Representatives from countries around the world and dozens of civil society organizations are huddled and working around the clock at UN headquarters in New York this week for negotiations “on the conservation and sustainable use of marine biological diversity of areas beyond national jurisdiction (BBNJ).” The “BBNJ Agreement,” also referred to as the “High Seas Treaty,” is one of several important environmental negotiations concluding in the next four months. In addition to this treaty, we are also hoping to conclude one on conserving and restoring biodiversity, we are launching a two-year negotiation of an agreement to tackle the plastic pollution crisis, and continue the hard work of implementing the Paris Agreement now that we finished all the “rules” for implementation at the meeting last November. The decisions we take in these agreements and negotiations will have a make or break impact on the health of the place we all call home.
The high seas span two-thirds of the ocean and cover half the planet.
The first one of these covers what is known as the high seas that currently has only limited governance and is often unmonitored.

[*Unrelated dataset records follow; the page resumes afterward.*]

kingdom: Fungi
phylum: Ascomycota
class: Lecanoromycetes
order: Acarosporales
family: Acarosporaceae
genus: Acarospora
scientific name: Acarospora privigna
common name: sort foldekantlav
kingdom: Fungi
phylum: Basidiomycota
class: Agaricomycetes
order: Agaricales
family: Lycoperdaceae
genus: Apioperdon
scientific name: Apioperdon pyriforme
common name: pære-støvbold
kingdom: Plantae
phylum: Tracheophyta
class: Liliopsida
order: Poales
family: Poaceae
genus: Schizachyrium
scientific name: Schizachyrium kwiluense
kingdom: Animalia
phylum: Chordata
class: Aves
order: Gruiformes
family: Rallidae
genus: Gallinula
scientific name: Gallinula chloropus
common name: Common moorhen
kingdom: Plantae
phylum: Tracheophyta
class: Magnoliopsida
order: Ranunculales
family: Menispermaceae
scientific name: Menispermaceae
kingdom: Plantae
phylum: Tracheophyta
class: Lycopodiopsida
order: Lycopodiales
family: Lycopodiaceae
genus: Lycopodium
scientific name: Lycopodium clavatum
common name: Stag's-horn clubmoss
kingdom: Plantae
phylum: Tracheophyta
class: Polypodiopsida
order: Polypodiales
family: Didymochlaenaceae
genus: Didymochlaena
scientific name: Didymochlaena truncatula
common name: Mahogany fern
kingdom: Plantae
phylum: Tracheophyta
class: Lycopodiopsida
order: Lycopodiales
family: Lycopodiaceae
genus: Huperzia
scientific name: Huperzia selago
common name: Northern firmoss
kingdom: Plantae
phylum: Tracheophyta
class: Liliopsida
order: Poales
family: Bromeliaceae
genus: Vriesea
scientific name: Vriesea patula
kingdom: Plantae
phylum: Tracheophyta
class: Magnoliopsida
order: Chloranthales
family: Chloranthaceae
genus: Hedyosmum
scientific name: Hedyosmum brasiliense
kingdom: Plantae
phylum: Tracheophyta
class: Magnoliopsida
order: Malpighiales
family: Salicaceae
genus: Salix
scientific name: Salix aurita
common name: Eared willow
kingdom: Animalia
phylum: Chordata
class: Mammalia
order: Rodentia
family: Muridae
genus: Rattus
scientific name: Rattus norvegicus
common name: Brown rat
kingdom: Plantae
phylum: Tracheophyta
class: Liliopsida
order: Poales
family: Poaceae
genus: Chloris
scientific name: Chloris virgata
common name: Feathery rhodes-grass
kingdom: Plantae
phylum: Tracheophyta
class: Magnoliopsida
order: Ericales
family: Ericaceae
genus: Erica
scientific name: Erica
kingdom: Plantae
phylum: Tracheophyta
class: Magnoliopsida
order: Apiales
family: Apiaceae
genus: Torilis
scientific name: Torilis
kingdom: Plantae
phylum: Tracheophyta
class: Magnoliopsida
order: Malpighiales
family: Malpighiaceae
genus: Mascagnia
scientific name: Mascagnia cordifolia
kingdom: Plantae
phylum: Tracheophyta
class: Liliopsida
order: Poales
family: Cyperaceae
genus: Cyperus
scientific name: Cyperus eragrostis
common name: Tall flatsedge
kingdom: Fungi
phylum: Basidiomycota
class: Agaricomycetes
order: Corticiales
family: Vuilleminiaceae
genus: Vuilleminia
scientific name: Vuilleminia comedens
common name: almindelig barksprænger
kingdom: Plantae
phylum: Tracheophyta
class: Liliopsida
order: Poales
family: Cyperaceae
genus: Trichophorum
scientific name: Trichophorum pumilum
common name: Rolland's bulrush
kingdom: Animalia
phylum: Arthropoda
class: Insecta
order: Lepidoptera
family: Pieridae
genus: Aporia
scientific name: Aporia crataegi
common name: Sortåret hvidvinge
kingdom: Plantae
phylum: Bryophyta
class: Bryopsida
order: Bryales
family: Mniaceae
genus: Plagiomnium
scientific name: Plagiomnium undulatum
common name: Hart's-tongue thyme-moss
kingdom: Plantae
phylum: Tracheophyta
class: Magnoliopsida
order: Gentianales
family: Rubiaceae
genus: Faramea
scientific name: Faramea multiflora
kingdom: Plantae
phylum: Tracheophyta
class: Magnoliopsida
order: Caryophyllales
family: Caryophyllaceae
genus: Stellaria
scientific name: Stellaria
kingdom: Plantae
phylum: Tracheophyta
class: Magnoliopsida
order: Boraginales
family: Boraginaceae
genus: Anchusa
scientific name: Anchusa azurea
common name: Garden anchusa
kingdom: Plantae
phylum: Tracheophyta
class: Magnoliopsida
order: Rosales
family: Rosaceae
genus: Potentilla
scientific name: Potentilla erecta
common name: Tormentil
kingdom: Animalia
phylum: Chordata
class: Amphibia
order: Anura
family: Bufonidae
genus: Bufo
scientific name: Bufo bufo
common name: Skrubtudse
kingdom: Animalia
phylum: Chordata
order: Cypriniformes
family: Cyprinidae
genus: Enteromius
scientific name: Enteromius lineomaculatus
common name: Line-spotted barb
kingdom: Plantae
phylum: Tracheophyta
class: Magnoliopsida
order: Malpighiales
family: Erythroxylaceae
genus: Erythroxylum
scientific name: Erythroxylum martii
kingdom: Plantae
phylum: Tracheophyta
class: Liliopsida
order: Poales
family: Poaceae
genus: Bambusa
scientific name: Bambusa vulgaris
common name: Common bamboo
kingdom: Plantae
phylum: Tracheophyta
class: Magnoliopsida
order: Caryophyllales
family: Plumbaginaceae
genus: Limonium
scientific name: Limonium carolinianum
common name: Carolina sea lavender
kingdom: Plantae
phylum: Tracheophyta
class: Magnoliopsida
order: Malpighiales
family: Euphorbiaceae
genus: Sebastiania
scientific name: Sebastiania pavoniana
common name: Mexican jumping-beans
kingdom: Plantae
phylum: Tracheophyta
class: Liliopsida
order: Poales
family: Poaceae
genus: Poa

Right now, there are rules and regulations only covering certain commercial activities like fishing, dumping, seabed mining, and shipping — but there is not a single international agreement governing conservation or protection of high seas biodiversity hot spots, and there are only limited regulations for endangered marine biodiversity itself — things like migratory birds, sea turtles, and marine mammals have limited protections.
Here are 5 reasons why the BBNJ Agreement matters.
- The ocean is BIG. The high seas refer to the part of the ocean that is beyond any country’s jurisdiction. The high seas span two-thirds of the ocean and cover half the planet! It’s important all countries agree on how to safeguard this big part of our planet.
- Biodiversity. The high seas are among the last truly wild places on earth. They are home to bountiful marine biodiversity, including some of our most iconic and valued species. They support habitat and migratory routes that serve as “rest stops” for whales, sharks, sea turtles, and seabirds. They are also home to remarkable ecosystems, such as towering seamounts (think underwater mountains) and deep-water coral gardens.
- 30×30. Scientists tell us that it is critical to conserve or protect at least 30 percent of the ocean by 2030 (30×30) if we are to support healthy marine ecosystems and biodiversity globally. Although thousands of marine protected areas have been established around the world, they cover only a tiny percentage of the ocean. Currently, less than one percent of the high seas are in marine protected areas. If we are to achieve the goal of 30×30, we need to establish, manage, and enforce protected areas in the high seas.
- Climate change. Conserving the high seas through marine protected areas is not only good for biodiversity, but also critical for our climate. The ocean plays an important role in regulating our climate — absorbing carbon dioxide and excess heat from the atmosphere, regulating temperatures, and driving our global weather patterns. Supporting the health of the ocean through marine conservation and the protection of blue carbon ecosystems helps ensure the ocean continues to serve its critical role in our climate system.
- The time to act is now. Discussions on this treaty have been going on for a long time. After almost 20 years, the world is on the verge of completing an agreement that will shape the health of our ocean for centuries to come.
It is often said that the ocean is too big to fail. That is simply not true — the ocean is more fragile than most people understand. It is also more essential. It provides the oxygen we breathe and food for tens of millions of people. And it has been a source of inspiration for humanity. In fact, as Dr. Jane Lubchenco says, the ocean is too big to ignore. And this week in New York City, the United States will help to lead the way in making sure it is ignored no more.